I miss having that point in the crowd where I could look and get a warm flush knowing he was watching me, knowing there was one person who didn’t actually care how many points I scored, who was just there for me.

We’re playing the game at one of the university fields in Dunedin, and the floodlights light up the field, turning the grass an artificial bright green. Playing under lights in front of a large crowd makes it feel like a big deal. Mayfair has the advantage because they play here regularly, whereas we’re just the small-town hicks blinking under the bright lights.

I don’t know if it’s because we’re overawed by the atmosphere, but we start off sloppy. Sloppy passes, sloppy kicks, sloppy tackles. And Mayfair capitalizes on our mistakes, running in two easy tries before we manage to get on the scoreboard with a penalty.
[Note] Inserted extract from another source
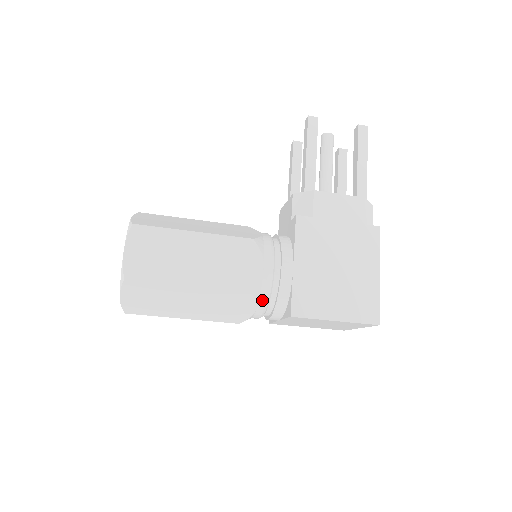
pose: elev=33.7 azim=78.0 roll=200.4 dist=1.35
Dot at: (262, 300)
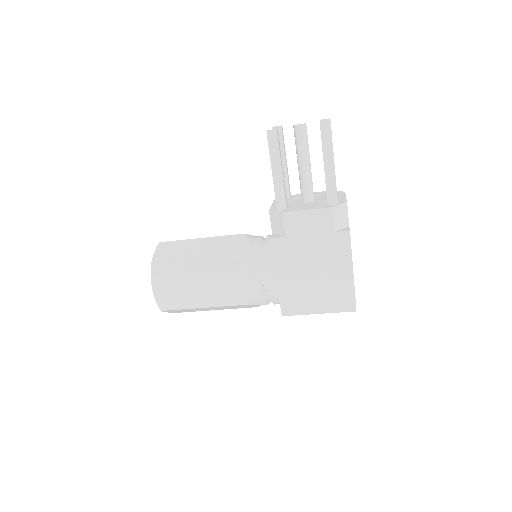
Dot at: (261, 303)
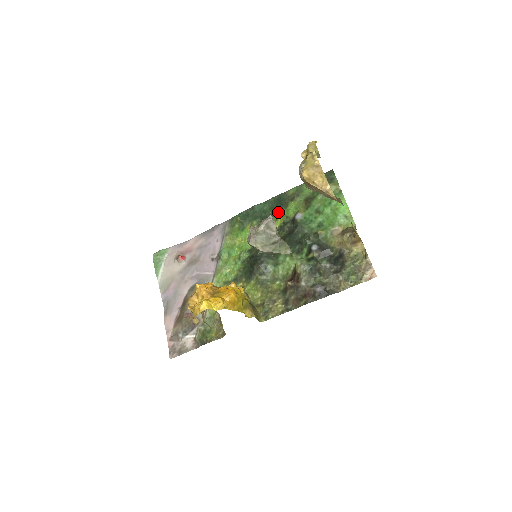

At halftime, Coach yells at us about our focus. We start the second half better, but our early try is quickly undone when one of the Mayfield’s wingers does an amazing dummy pass that fools our defense, and he runs in an easy try under the goalposts.
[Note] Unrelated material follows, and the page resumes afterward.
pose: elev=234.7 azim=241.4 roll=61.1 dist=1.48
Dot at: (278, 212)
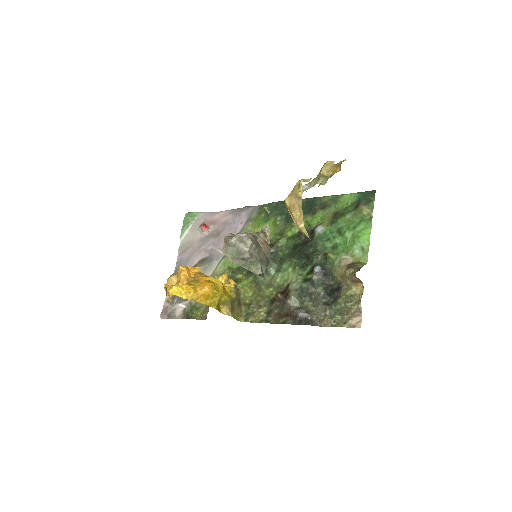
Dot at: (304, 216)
Luckily, we get two penalties, and our forwards do some awesome work from a set-piece scrum for us to score a try.

We’re down thirty-two to twenty-six with only five minutes to go.

Shit.

Unless something changes soon, we’re going to lose.

Anger sweeps through me. No, it’s more than anger. It’s fury. I sacrificed Jake for this. Losing is not an option.

The problem is they are on attack, using their biggest forwards to rumble the ball up the field until they are only ten yards from the try line. If they score now, it's all over.

I'm hanging back, marking my opposing player, feeling helpless. It's like a slow-motion train wreck that you can't stop from happening.

Out of the corner of my eye, I see the fullback sprinting toward my side of that angle of players in the ruck.

Fuck.

They’re creating an overlap. It's going to be two against one.